Theo Robertson had 16 points, four rebounds and three assists and Ryan Anderson added 13 points and six boards, but the Golden Bears disappointed the sellout crowd of 11,877 at Haas Pavilion, where many students packed their section about an hour before tipoff.
The Bruins (18-1, 7-1 Pac-10), coming off a sweep of the Arizona schools, finished 50 percent from the floor after a slow start.
They beat the Bears in two of three meetings last season, and UCLA clinched a share of the Pac-10 title with a 67-58 overtime win in Berkeley last March 2. UCLA then defeated Cal again in the conference tournament championship game.
This time, the Bruins took their first lead of the game on a 3-pointer by Afflalo with 3:55 before halftime -- giving him five straight points after the free throws -- to start a 7-0 spurt that helped UCLA to a 28-24 edge at the break.
It continued early in the second half.
"They came out and made a run and we got away from what we were trying to do," Robertson said. "They're a great team. Any time you make mistakes, they're going to take advantage."
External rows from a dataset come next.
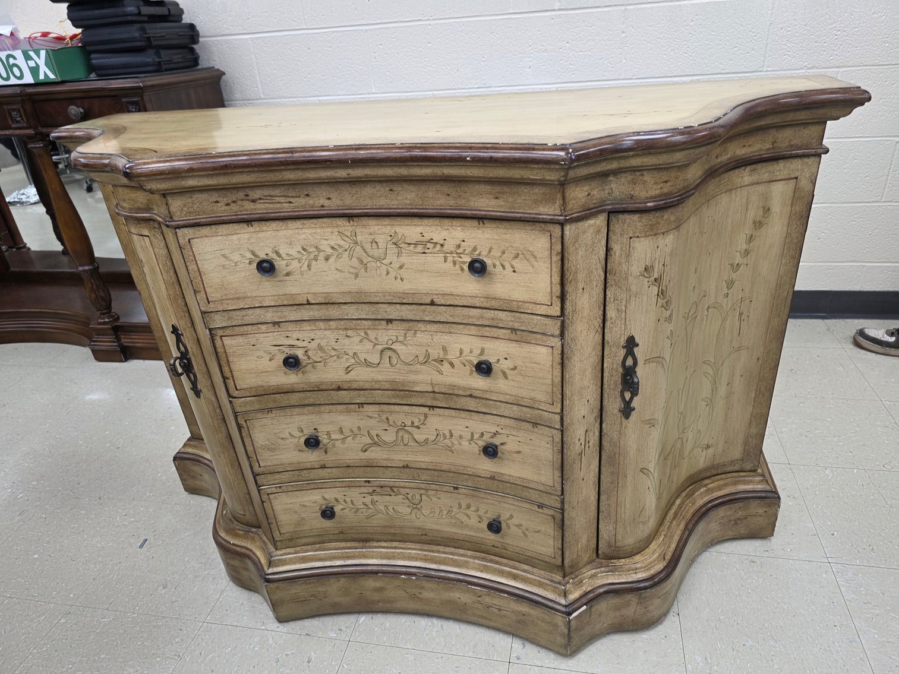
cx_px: 450
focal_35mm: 23
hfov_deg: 73.9
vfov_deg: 58.9
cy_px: 337
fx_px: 597
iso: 80
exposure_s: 1/120
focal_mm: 6.3
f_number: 1.7
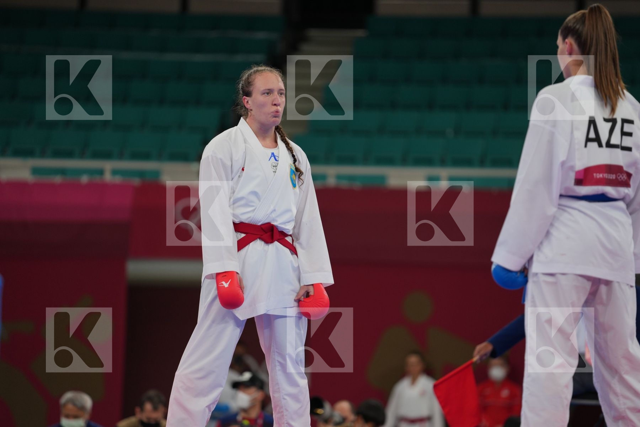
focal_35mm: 200
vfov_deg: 6.9
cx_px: 320
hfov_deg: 10.3
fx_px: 3555
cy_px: 214
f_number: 2.8
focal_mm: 200
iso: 500
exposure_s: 1/1000
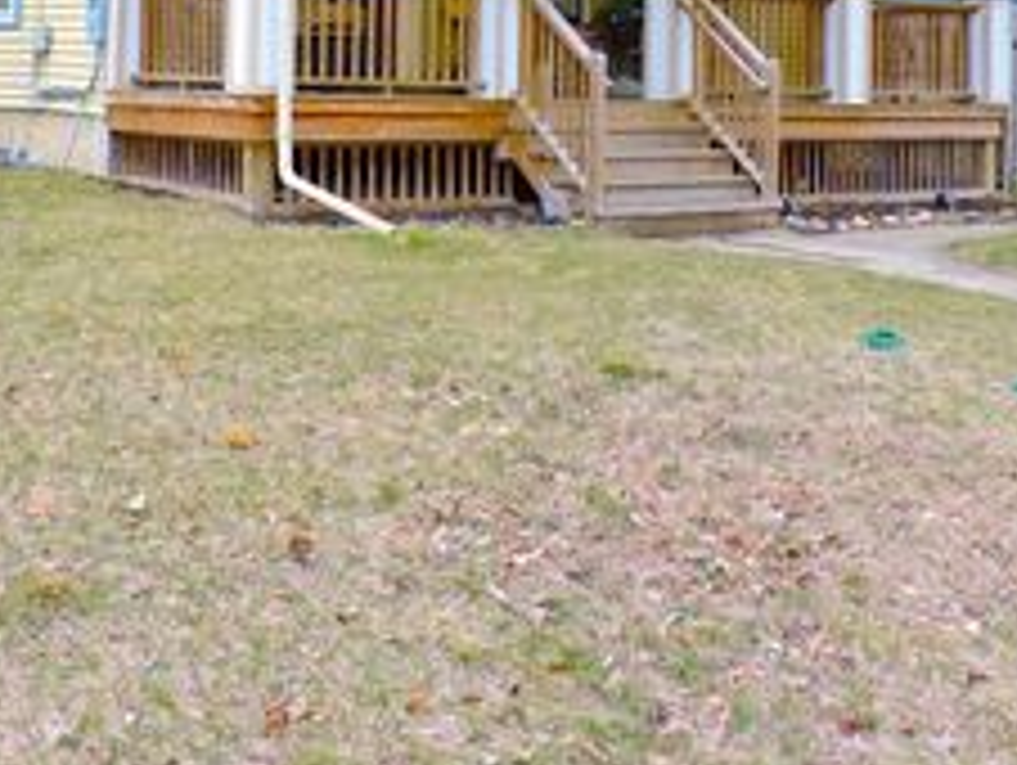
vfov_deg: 26.1
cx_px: 454
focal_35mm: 53
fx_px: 1559
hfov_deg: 36.1
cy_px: -7
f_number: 3
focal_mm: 4.3
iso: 220
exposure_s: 1/100
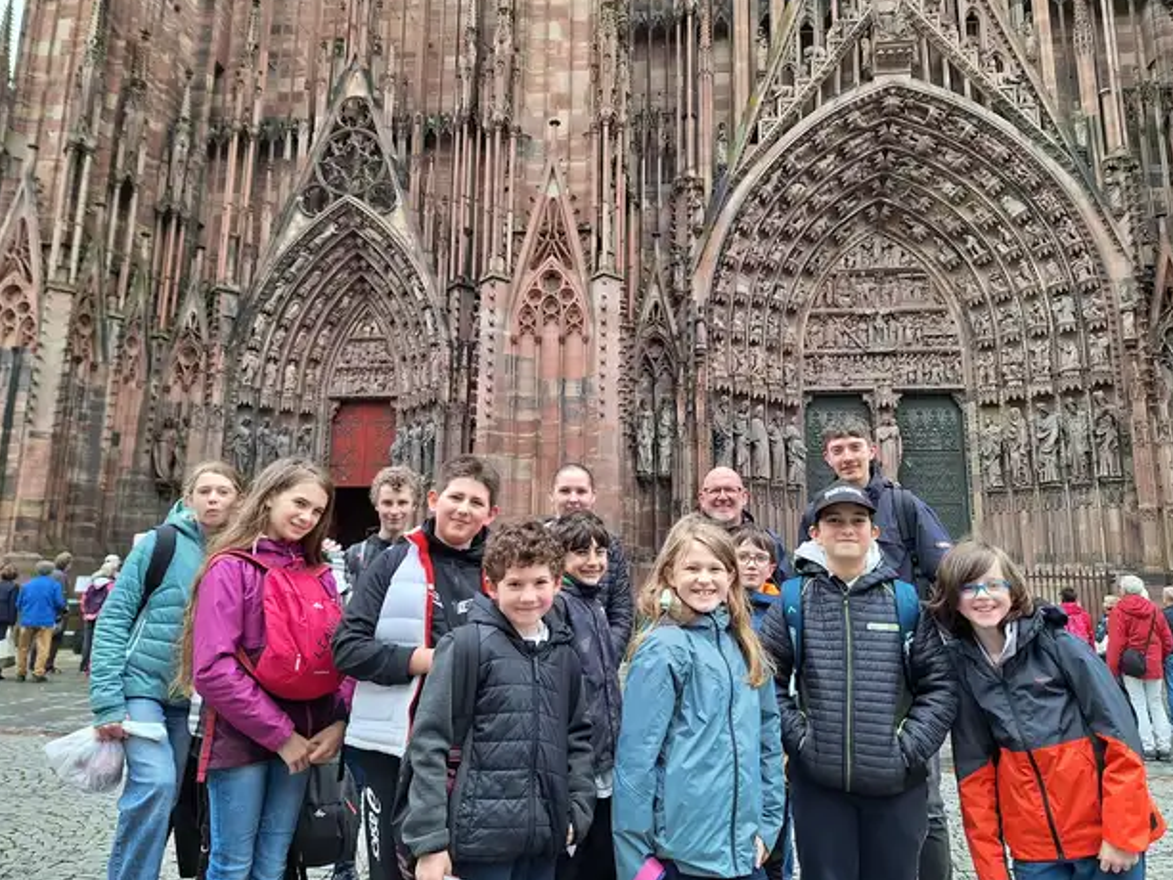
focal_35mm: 24
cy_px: 446
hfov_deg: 71.6
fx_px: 813
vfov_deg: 56.8
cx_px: 582
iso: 40
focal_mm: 5.54
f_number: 1.8
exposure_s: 1/303
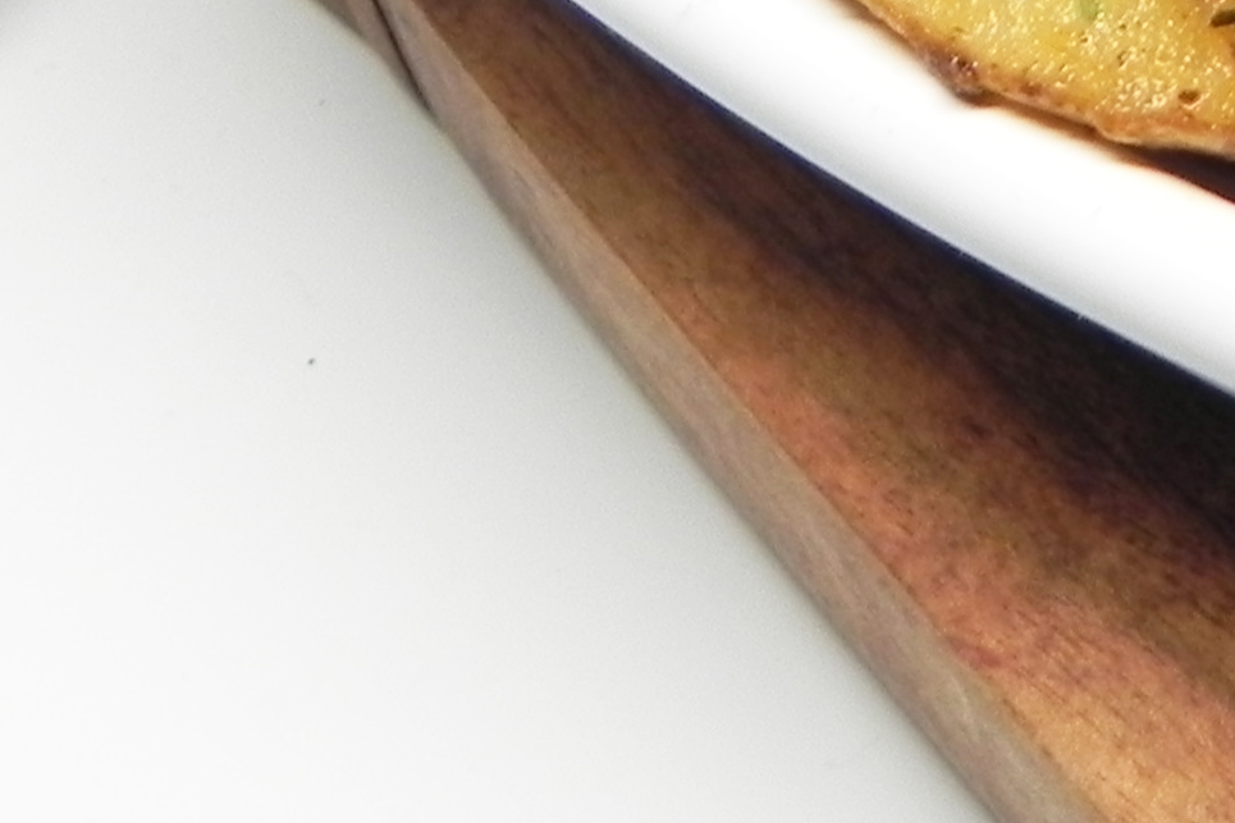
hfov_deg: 16.1
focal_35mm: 114
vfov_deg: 11.4
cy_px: -513
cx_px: 1949
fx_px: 3910
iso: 175
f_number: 2.8
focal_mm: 5.2
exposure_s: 1/30
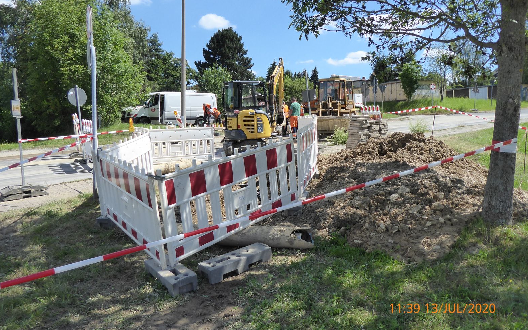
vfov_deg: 45.9
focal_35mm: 27
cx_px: 261
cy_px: 146
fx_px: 388
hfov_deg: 68.4
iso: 160
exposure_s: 1/800
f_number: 3.5
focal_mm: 4.3
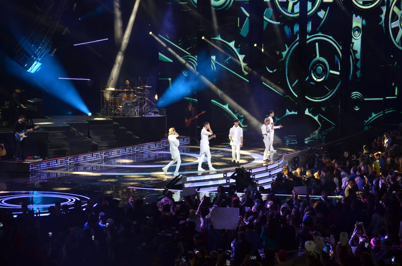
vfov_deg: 11.1
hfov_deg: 16.7
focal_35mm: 123
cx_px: 201
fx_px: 1371
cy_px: 133
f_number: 4.2
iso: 800
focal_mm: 82
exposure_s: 1/125
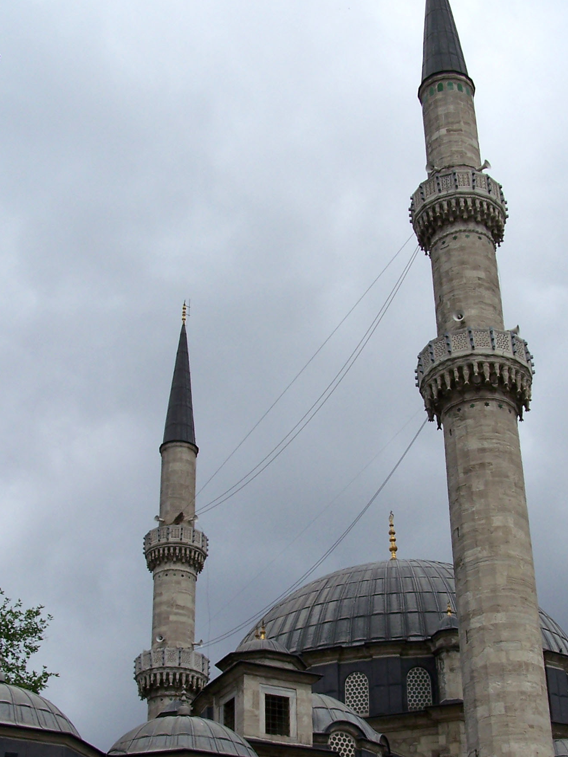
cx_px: 324
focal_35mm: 56
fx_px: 1225
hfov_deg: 26.1
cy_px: 505
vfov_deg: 34.0
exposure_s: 1/1000
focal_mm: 6.3
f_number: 5.6
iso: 80
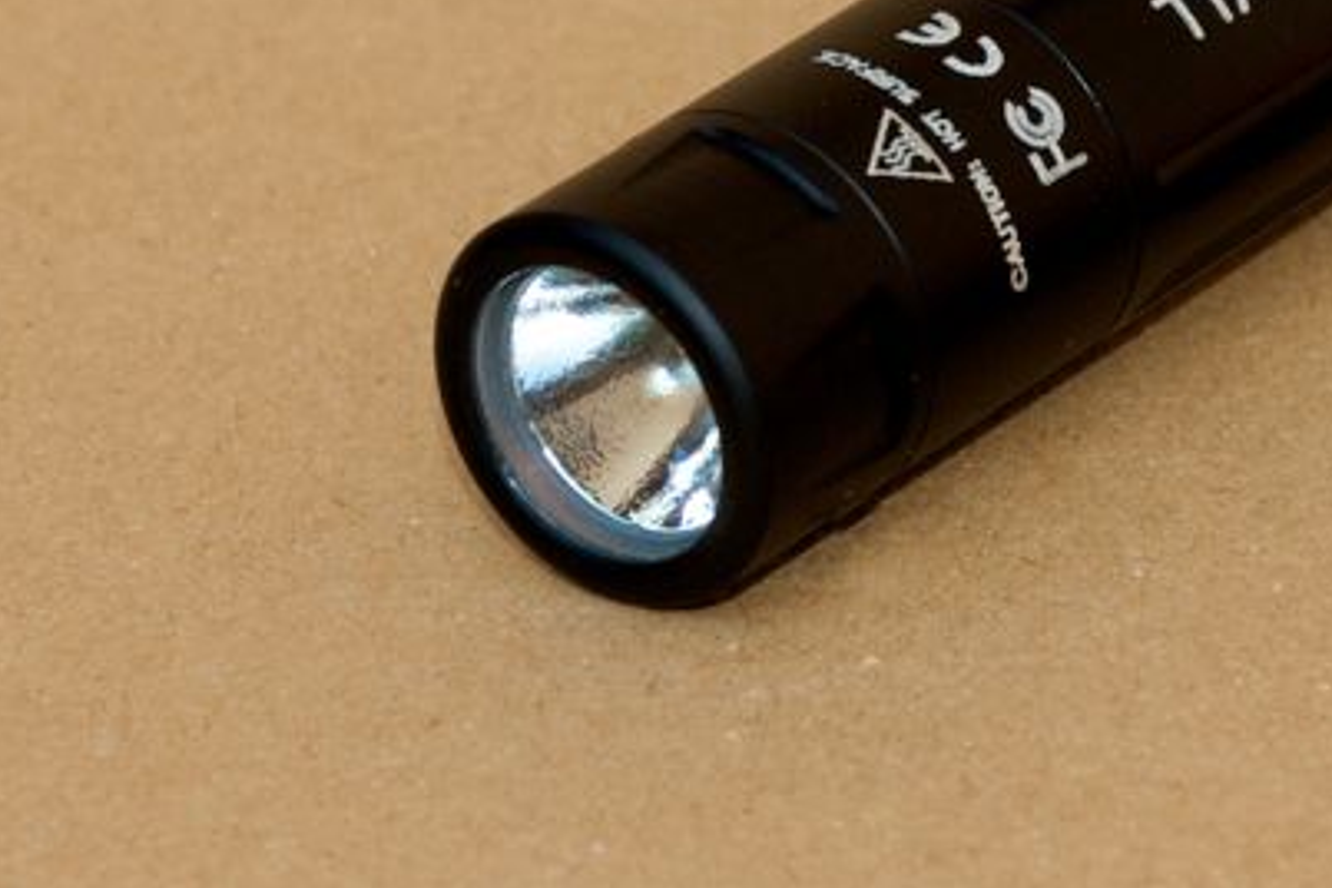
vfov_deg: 7.9
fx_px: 6400
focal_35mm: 173
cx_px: 1246
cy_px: 432
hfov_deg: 11.8
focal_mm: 58
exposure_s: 1/90
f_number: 8
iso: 200
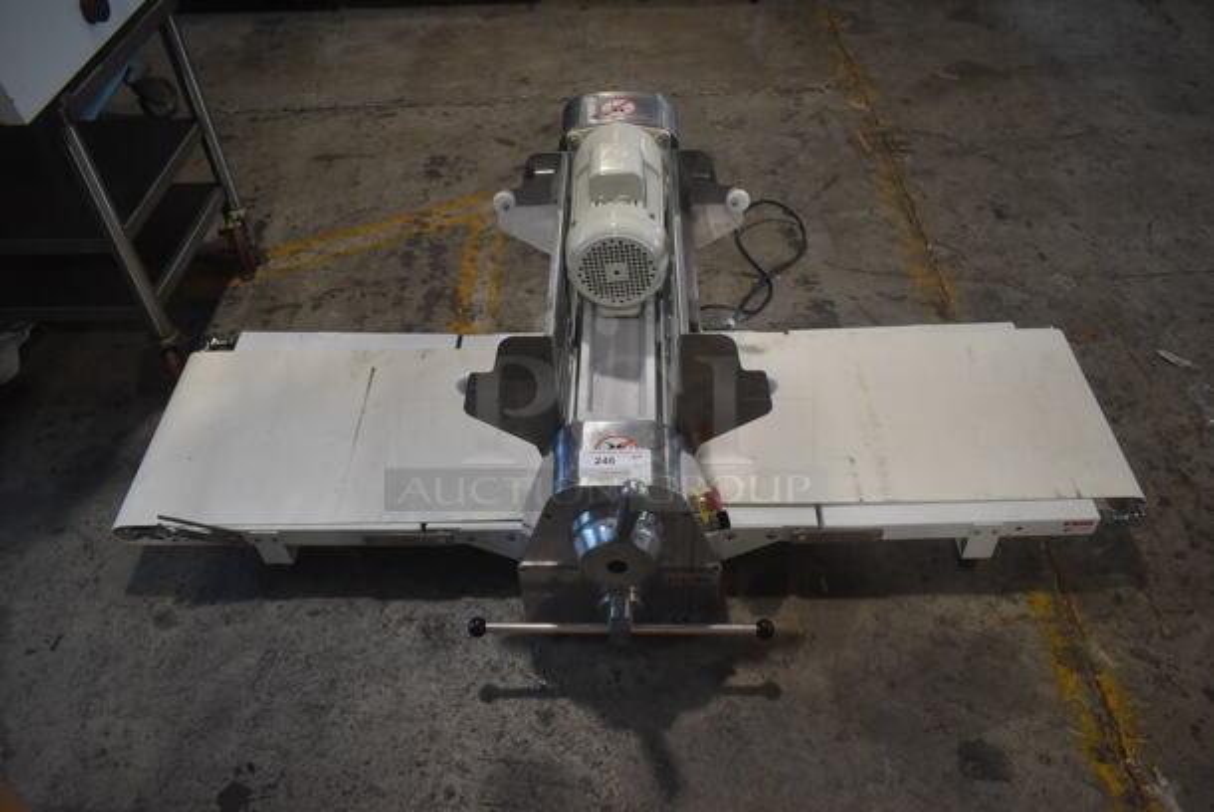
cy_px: 406
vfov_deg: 48.0
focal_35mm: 27
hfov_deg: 67.3
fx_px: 911
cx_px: 607
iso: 800
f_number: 3.5
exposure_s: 1/200
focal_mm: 18
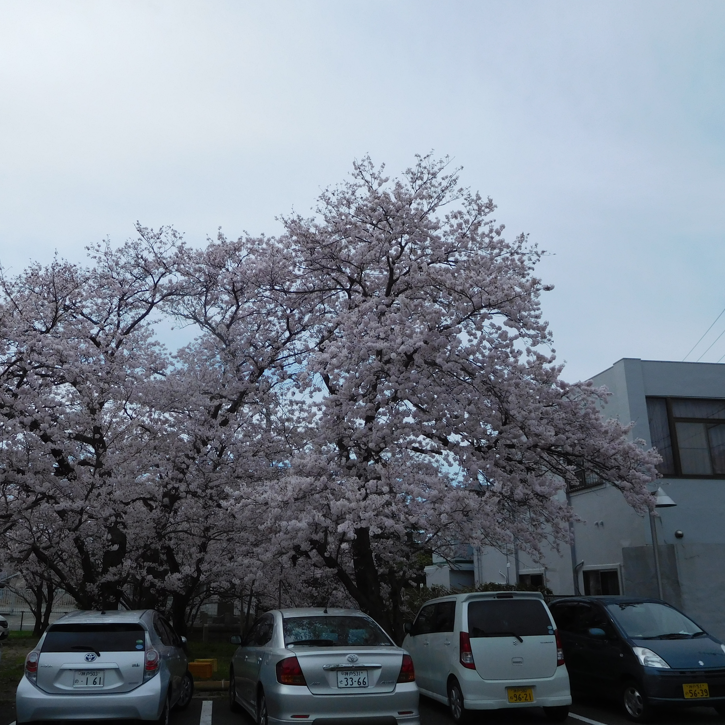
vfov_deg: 54.0
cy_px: 368
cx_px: 289
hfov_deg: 53.6
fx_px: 711
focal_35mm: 30
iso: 125
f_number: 6.8
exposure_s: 1/800
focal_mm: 4.5
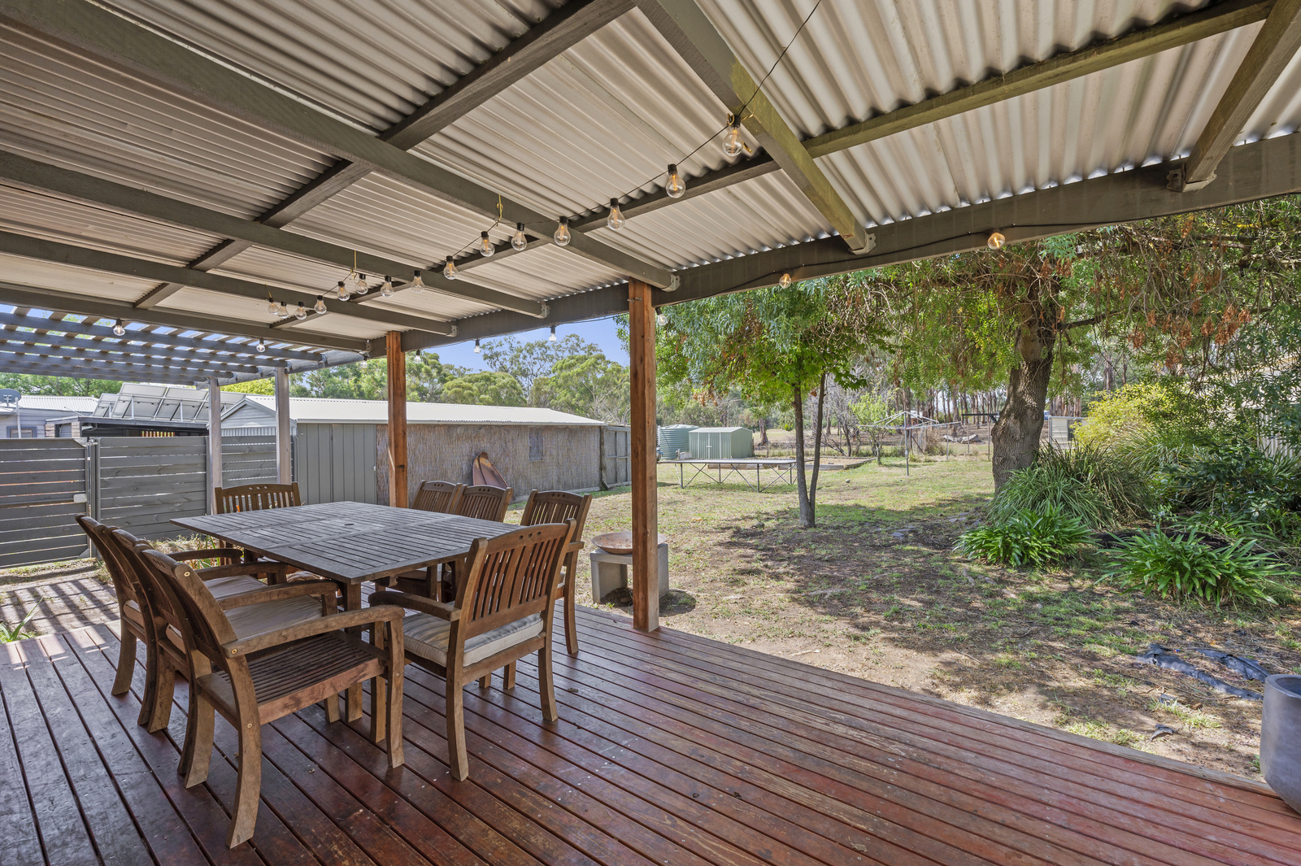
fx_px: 506
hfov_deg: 104.3
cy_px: 433
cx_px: 650
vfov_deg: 81.1
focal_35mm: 14
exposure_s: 1/125
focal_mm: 14
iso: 200
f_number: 9
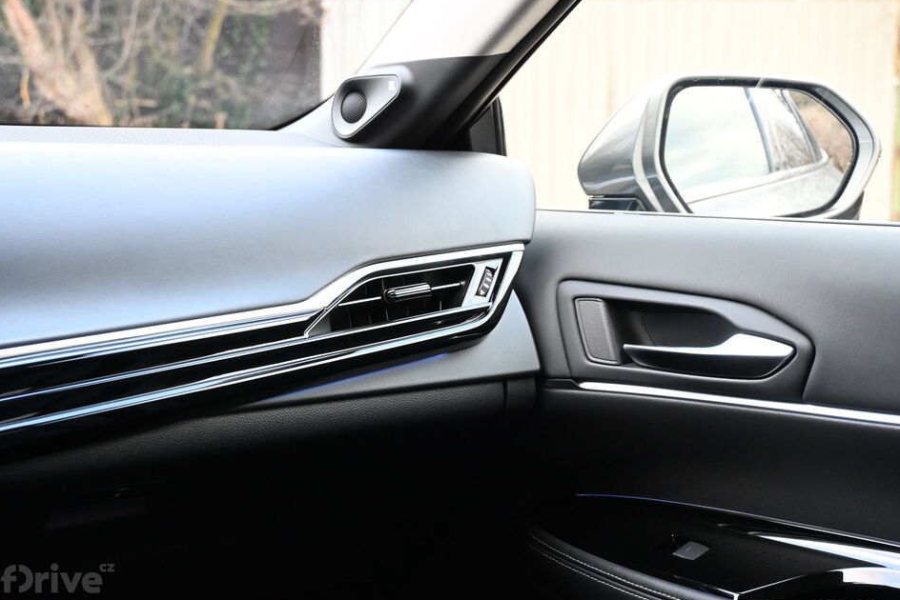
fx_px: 1525
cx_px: 449
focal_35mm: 61
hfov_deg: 32.9
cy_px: 301
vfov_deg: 22.3
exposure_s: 1/125
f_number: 5.6
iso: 3200
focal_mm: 40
Cal (12-8, 4-4), which returned home after playing six of its previous eight games on the road, gave up too many easy baskets in the second half. The Bears lost their second straight to a highly ranked conference opponent after a 92-84 setback at Oregon on Saturday.
During Cal's quick start, Anderson hit a long 3 with a hand in his face to beat the 35-second buzzer and dunked the next time down the floor with the clock about to expire. Robertson's dunk on Cal's ensuing possession made it 13-8, causing Howland to quickly call time out.
The Bruins' Darren Collison was whistled for an offensive foul while driving the lane moments later.
UCLA missed its first four shots and had two early travel calls, finding it tough to establish any offensive rhythm against Cal's scrappy man defense. The Bruins, who were 8-of-20 to start the game, didn't reach the free-throw line until 9:54 remained in the first half, and Russell Westbrook missed both.
Already short-handed because of injury, Cal played another man down after losing forward Eric Vierneisel to a sprained left ankle in the final 2 minutes of Wednesday's practice. He could miss up to three weeks. That left the Bears with only eight healthy scholarship players, including a former walk-on and two freshmen.
"We've got to play with what we've been dealt," Robertson said. "We've had some unfortunate injuries. We're not going to put our heads down."